Why is it fictional? Because it never changes. In the year since I went to Cambridge, the gravel in the back garden has grown two feet into the lawn, and the signs on the Natwest in town have been painted red. And it’s always been thus. In the years I spend away, nothing changes. If I come back for a week, they’ll redo the entire town-centre.

With any luck I’ll be in Reading within the fortnight too.

Simon’s site search thing inspired me to do almost exactly the same thing with Aqcom/Epistula, the search link above (Replacing the FAQ link which wasn’t useful) works using the MySQL FullText stuff, and is whole phrase only until I can find a decent excuse for trying for MySQL 4. The related discussion on Simon’s site that wandered into the realms of Vector Placement Searching is also interesting, and something that I’m considering for [E]3, The Great Rewrite, which will work with Epistula itself being a daemon that sits and serves XML files to a waiting front-end client.

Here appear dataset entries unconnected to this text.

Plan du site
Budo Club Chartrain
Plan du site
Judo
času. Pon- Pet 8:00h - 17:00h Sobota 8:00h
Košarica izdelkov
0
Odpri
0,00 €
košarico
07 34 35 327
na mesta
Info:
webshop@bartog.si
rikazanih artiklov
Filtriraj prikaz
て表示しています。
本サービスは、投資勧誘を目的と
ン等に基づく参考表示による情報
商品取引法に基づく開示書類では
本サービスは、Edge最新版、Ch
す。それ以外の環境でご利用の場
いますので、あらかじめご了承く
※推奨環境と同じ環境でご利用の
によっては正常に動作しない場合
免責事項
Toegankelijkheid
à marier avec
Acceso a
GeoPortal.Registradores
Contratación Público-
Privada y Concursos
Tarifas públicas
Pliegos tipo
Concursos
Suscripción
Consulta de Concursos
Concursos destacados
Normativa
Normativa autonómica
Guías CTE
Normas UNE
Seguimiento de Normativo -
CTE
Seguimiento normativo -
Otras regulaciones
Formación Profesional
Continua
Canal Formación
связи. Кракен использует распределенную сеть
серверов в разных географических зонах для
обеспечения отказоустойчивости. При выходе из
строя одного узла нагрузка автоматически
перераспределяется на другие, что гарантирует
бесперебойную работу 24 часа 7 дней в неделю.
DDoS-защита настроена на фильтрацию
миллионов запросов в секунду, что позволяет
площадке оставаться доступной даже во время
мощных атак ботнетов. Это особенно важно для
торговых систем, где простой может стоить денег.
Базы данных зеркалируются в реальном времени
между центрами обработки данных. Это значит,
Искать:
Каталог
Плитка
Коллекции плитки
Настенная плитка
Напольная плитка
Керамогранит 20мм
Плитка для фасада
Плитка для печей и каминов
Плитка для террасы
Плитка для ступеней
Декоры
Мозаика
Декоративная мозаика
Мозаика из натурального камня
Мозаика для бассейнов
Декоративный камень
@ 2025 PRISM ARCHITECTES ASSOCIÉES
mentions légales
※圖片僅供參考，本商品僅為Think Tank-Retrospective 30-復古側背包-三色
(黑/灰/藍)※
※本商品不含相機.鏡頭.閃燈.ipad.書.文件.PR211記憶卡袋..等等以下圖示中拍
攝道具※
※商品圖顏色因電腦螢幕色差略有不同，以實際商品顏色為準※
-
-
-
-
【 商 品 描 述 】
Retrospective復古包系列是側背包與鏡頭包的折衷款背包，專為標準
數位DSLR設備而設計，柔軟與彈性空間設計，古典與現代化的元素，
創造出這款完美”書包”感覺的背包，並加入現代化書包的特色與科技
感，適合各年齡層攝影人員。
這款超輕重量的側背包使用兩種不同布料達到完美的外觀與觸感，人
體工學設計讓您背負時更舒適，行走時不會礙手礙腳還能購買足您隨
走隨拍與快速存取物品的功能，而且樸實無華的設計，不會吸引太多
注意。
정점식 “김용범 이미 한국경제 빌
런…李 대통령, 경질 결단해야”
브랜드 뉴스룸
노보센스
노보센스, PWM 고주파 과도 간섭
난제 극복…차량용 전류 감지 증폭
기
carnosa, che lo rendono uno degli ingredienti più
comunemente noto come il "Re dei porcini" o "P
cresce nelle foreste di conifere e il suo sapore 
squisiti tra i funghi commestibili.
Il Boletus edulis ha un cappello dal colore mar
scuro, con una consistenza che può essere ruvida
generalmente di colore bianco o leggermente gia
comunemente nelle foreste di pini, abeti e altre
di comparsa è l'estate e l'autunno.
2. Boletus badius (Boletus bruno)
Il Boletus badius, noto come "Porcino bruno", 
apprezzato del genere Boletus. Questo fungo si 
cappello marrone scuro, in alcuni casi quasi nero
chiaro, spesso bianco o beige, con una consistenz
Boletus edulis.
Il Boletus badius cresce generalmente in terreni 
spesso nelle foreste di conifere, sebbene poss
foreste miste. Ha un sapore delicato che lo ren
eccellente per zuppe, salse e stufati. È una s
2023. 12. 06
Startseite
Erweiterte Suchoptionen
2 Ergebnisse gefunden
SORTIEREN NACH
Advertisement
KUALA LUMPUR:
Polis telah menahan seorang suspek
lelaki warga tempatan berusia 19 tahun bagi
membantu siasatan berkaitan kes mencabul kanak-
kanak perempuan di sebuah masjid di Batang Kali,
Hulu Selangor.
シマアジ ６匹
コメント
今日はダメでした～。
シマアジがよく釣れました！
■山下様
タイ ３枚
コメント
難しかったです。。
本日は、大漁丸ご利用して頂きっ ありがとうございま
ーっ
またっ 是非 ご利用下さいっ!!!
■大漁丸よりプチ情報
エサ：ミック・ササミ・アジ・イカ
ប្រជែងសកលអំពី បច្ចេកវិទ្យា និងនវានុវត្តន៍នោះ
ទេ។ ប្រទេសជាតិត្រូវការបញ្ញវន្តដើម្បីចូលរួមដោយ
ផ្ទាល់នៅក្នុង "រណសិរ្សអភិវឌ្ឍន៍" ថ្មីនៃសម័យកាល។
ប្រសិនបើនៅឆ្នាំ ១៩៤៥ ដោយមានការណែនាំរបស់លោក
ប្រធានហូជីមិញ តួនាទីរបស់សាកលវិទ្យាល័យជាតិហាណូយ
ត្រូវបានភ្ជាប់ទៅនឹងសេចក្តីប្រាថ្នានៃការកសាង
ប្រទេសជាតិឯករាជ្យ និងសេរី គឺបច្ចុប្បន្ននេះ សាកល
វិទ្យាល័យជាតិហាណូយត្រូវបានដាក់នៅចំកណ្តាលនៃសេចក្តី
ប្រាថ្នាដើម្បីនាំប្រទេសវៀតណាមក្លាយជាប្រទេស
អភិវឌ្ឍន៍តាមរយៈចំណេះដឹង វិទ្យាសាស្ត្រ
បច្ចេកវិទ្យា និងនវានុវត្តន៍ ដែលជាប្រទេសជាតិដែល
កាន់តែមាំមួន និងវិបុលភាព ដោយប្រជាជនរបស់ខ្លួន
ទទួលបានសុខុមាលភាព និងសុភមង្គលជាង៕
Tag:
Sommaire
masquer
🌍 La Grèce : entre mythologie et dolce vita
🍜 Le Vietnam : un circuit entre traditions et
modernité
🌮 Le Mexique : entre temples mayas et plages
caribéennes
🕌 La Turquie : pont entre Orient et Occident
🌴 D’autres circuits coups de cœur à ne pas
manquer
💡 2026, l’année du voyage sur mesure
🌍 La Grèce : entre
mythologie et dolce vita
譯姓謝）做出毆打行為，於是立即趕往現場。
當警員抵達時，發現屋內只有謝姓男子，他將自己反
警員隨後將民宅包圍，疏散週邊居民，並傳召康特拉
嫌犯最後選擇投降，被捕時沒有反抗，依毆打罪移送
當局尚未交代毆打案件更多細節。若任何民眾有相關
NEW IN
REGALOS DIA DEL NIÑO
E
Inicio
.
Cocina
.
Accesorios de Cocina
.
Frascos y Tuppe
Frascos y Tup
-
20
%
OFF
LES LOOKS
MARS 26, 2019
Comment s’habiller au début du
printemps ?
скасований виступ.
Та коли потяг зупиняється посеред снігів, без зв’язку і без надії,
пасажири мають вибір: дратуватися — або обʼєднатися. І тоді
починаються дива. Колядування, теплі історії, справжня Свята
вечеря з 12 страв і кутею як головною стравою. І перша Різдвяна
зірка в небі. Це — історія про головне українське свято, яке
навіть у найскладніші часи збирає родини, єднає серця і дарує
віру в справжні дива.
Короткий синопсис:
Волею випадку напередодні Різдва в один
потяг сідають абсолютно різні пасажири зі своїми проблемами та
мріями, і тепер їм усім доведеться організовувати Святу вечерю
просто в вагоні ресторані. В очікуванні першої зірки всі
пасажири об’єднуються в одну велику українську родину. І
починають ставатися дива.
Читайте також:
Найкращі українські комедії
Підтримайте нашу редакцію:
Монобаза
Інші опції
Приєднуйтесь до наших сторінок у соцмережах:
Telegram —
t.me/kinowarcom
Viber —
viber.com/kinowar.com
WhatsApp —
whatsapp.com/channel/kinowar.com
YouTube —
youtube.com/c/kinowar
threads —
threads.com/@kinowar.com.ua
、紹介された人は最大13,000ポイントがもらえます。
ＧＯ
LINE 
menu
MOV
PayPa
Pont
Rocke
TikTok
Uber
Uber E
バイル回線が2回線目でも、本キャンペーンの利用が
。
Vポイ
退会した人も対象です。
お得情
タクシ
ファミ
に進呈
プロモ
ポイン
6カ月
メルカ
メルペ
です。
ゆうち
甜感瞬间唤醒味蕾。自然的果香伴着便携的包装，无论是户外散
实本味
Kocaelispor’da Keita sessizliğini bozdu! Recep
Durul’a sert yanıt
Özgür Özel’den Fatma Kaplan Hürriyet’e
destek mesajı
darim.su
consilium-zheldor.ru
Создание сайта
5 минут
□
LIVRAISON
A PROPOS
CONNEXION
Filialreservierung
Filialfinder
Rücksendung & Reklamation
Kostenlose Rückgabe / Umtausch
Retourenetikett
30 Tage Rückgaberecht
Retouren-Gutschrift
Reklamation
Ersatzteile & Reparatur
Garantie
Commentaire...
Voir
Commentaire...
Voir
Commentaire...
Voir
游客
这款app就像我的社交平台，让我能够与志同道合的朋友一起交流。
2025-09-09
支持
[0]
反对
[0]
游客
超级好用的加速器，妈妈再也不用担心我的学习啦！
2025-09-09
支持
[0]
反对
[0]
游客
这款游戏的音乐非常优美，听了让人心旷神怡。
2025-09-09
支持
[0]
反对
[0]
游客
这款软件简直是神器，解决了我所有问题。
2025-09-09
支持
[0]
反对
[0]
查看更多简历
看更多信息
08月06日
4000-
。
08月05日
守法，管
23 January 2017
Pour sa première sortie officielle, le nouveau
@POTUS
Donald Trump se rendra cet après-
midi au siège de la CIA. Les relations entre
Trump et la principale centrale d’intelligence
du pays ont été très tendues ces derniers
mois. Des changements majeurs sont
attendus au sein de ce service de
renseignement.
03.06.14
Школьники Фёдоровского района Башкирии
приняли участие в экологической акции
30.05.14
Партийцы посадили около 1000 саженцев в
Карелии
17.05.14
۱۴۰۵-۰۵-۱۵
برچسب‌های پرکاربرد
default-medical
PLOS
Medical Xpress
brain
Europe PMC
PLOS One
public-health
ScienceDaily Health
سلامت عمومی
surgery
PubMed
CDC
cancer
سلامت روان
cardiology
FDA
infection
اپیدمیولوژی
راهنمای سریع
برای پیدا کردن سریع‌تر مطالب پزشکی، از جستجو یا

This will make it easy to do the heavy data-processing stuff that perl does so much better than PHP, leaving me able to write an interface in PHP (Which I feel works better for the web-facing stuff). The daemon will probably end up being in perl, but I could see Python or C being options for it.

Of course, if I did it in Python I’d have to learn Python, and also provide the ability to import Vellum plugins to it.

What else is around? Oh, yes. The new Six Apart venture of TypePad, a hosted Moveable Type platform (which was mentioned in The Guardian) at around the same time as Dean announces the Textpattern platform, TextBox (Which was not mentioned in the Guardian). May the best system win, and soon Stuart will be announcing Hardback, the new Vellum hosted platform; and Aquarionic Industries will announce Epistulation, the new Epistula Powered hosting platform, sponsered by Snackispores, which will also not be mentioned in the Guardian.